AUFGABENSTELLUNG ▸
A: Nennen Sie alle Größen, die laut dem Textauszug über überlange Arbeitszeiten ansteigen oder absinken. Geben Sie jeweils die Richtung an.
B: Beantworten Sie mithilfe des Textauszugs über überlange Arbeitszeiten folgende Fragen:
(i) Nach welchen Arbeitsstunden steigt die Unfallhäufigkeit signifikant an?
(ii) Wer trägt die Kosten, die als Folge der Überlastung im Sozialsystem entstehen?
(iii) Weshalb kommen Eltern und Kinder immer seltener zum Abendessen zusammen?
C: Schreiben Sie den Textauszug über überlange Arbeitszeiten im Anschluss an seinen letzten Satz weiter.
___ TEXTAUSZUG ___
Die gesundheitlichen Folgen von regelmäßiger langer Arbeit sind hinlänglich bekannt. Durch überlange Arbeitszeiten werden Körper und Psyche sehr stark beansprucht. Wenn dies regelmäßig passiert, dann kommt es sehr schnell zur Überlastung. Die Unfallhäufigkeit steigt nach der achten und besonders nach der zehnten Arbeitsstunde signifikant an. Dafür sinken die Konzentrationsfähigkeit und damit auch die Produktivität stark ab. Die Kosten, die als Folge der Überlastung im Sozialsystem entstehen, trägt dann die Allgemeinheit.
Soziales Leben in Gefahr
Doch auch der soziale Aspekt ist nicht zu vernachlässigen. Wenn Beschäftigte regelmäßig und kurzfristig zu überlanger Arbeitszeit herangezogen werden, dann fällt es ihnen immer schwerer, ihr soziales Leben zu organisieren. Sie können sich schwerer unter der Arbeitswoche mit FreundInnen verabreden oder sie müssen die Treffen öfter kurzfristig absagen. Auch die Folgen für das Familienleben sind verheerend. Immer seltener kommen Eltern und Kinder zum Abendessen zusammen, weil ein Elternteil schon wieder länger – und dann noch länger – arbeiten muss.
___ VERFÜGBARE DATEN ___
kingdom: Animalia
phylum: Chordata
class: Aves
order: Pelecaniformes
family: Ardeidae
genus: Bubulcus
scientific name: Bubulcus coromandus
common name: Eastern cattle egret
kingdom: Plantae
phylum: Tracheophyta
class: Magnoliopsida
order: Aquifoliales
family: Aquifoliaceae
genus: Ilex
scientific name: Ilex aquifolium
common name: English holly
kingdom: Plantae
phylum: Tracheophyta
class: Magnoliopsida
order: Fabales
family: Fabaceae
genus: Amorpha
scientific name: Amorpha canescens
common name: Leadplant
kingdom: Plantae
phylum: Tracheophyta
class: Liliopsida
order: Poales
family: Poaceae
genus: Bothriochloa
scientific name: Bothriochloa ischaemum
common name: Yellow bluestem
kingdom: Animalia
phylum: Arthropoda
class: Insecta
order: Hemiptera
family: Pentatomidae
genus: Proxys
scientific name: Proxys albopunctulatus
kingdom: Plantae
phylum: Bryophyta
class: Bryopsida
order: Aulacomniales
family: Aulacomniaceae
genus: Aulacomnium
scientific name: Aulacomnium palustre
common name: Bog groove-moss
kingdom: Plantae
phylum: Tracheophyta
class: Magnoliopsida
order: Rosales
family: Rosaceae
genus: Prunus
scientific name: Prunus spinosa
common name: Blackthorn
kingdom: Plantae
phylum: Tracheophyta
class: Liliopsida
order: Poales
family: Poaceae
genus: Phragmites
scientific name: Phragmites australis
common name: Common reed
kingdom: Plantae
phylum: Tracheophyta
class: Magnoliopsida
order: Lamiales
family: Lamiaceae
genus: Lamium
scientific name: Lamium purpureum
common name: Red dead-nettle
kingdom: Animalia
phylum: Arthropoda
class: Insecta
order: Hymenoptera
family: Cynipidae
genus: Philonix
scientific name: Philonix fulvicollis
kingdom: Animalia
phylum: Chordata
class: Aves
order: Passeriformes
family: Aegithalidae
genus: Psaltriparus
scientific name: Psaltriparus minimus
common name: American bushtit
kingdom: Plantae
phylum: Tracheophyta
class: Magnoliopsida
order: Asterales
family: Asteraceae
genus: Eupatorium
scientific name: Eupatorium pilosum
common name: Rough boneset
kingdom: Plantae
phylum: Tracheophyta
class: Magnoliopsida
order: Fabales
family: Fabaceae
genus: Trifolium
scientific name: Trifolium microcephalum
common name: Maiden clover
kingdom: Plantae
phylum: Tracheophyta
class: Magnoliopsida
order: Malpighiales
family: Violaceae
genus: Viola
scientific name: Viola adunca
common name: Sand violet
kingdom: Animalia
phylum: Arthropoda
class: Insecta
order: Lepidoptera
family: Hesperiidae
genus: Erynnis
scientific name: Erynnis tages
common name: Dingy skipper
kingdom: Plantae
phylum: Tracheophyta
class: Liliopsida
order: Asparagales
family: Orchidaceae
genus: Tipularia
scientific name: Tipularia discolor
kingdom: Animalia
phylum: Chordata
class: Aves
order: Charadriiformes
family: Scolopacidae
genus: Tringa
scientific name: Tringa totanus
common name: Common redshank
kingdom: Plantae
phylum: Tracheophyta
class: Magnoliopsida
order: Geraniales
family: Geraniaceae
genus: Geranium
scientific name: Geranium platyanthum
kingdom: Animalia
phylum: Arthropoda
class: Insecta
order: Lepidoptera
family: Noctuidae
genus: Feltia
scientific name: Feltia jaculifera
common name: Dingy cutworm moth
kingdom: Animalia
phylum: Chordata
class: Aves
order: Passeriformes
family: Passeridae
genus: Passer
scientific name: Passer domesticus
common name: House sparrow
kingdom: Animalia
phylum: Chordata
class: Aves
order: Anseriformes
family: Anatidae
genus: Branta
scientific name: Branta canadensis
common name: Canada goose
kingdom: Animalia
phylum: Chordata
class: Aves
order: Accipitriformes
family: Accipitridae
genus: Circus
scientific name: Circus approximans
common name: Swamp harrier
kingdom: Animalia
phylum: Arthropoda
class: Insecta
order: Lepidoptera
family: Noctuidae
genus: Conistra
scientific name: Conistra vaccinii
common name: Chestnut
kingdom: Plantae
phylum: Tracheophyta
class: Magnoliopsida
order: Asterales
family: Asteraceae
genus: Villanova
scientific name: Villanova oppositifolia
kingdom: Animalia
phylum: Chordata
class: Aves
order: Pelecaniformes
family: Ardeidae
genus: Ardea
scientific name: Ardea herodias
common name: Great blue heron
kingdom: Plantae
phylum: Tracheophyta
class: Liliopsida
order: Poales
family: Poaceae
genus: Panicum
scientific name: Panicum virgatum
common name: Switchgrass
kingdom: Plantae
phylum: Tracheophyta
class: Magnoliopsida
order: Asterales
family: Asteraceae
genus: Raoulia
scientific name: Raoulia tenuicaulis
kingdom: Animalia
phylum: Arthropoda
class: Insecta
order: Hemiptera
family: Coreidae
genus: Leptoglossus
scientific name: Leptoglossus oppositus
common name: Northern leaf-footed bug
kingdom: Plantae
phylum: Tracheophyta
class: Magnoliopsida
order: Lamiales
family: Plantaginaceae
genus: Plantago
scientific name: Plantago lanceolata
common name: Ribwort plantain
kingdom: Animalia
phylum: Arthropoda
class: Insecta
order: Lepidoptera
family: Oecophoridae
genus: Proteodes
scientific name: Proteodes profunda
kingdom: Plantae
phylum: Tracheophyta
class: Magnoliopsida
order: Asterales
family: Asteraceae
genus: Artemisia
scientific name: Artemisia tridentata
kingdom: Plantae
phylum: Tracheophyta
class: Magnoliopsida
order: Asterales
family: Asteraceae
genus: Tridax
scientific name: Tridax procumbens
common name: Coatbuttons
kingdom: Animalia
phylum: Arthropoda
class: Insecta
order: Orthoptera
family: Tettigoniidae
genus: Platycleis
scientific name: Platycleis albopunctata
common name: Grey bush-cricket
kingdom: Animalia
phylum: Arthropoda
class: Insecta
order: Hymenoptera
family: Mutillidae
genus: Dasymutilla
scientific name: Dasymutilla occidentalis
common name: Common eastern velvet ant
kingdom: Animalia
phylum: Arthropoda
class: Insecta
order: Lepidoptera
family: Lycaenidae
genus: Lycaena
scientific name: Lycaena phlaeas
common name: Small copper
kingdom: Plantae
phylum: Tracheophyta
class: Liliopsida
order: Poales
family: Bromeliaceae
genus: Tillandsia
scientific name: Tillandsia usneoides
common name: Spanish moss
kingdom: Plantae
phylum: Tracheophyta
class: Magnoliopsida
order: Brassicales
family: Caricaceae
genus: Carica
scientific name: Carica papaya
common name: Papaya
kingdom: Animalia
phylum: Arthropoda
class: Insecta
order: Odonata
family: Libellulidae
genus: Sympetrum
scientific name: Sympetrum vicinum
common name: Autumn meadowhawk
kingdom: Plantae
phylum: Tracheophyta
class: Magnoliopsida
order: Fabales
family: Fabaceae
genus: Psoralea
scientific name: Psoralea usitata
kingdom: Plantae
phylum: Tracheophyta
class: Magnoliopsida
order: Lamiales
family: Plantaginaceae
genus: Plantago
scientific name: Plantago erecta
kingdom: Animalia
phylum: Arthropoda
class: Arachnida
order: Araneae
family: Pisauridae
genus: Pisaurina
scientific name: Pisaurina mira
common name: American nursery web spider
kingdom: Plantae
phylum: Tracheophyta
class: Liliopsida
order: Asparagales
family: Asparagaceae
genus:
___
LÖSUNGEN ▸
A:
- Unfallhäufigkeit: steigt an
- Konzentrationsfähigkeit: sinkt ab
- Produktivität: sinkt ab

B:
(i) Nach der achten und besonders nach der zehnten Arbeitsstunde.
(ii) Die Allgemeinheit.
(iii) Weil ein Elternteil schon wieder länger arbeiten muss.

C:
Das eröffnet ein weiteres Problemfeld. Wer kann dem Arbeitgeber zwölf Stunden am Tag zur Verfügung stehen? Oder anders gefragt: Wer wird als leistungsbereiter empfunden, wenn es Beschäftigte gibt, die dazu eher bereit sind als andere? In der Regel werden Männer eher die Möglichkeit haben, es sich auch kurzfristig einzurichten, einen überlangen Arbeitstag zu leisten. Das liegt klarerweise nicht an ihrer größeren Leistungsbereitschaft, sondern an den gesellschaftlichen Gegebenheiten. In der Regel haben Frauen den größten Teil der unbezahlten reproduktiven Arbeit des Haushalts, der Kindererziehung und der Pflege naher Angehöriger zu leisten. Mit der generellen Ausweitung der Höchstarbeitsgrenzen macht man es Frauen noch schwerer, den Ansprüchen der Wirtschaft an Flexibilität und Einsetzbarkeit gerecht zu werden.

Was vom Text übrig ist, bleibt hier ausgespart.